◆ What you are asked to do ◆
Word for word, copy all the data and drop the pictures.
^^^^
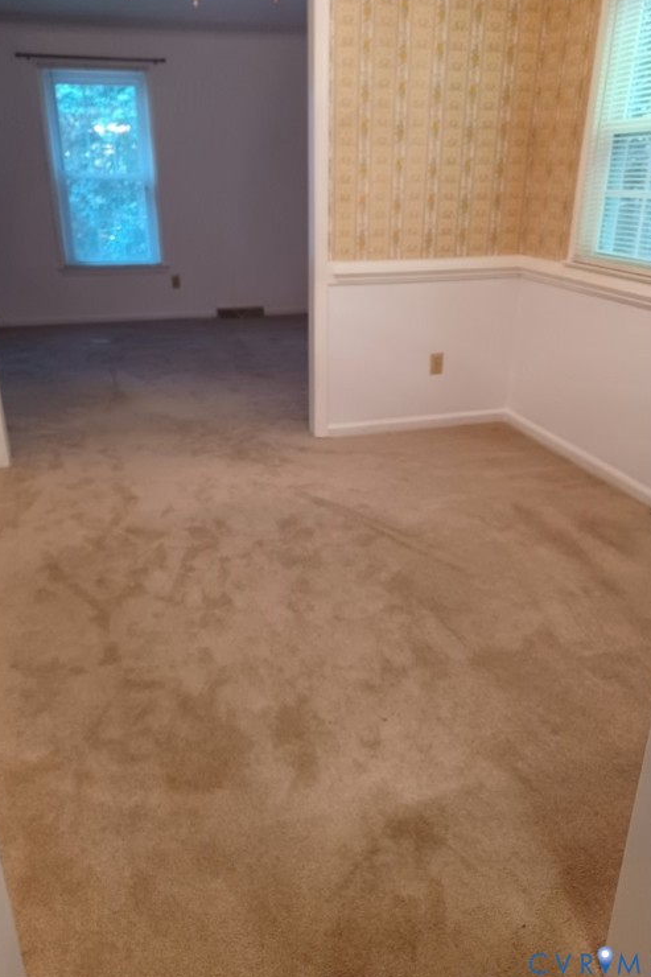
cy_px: 477
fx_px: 733
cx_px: 301
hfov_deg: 47.9
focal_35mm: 27
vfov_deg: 67.4
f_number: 1.8
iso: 800
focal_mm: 4.6
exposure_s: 1/20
^^^^
◆ Answer ◆
cy_px: 477
fx_px: 733
cx_px: 301
hfov_deg: 47.9
focal_35mm: 27
vfov_deg: 67.4
f_number: 1.8
iso: 800
focal_mm: 4.6
exposure_s: 1/20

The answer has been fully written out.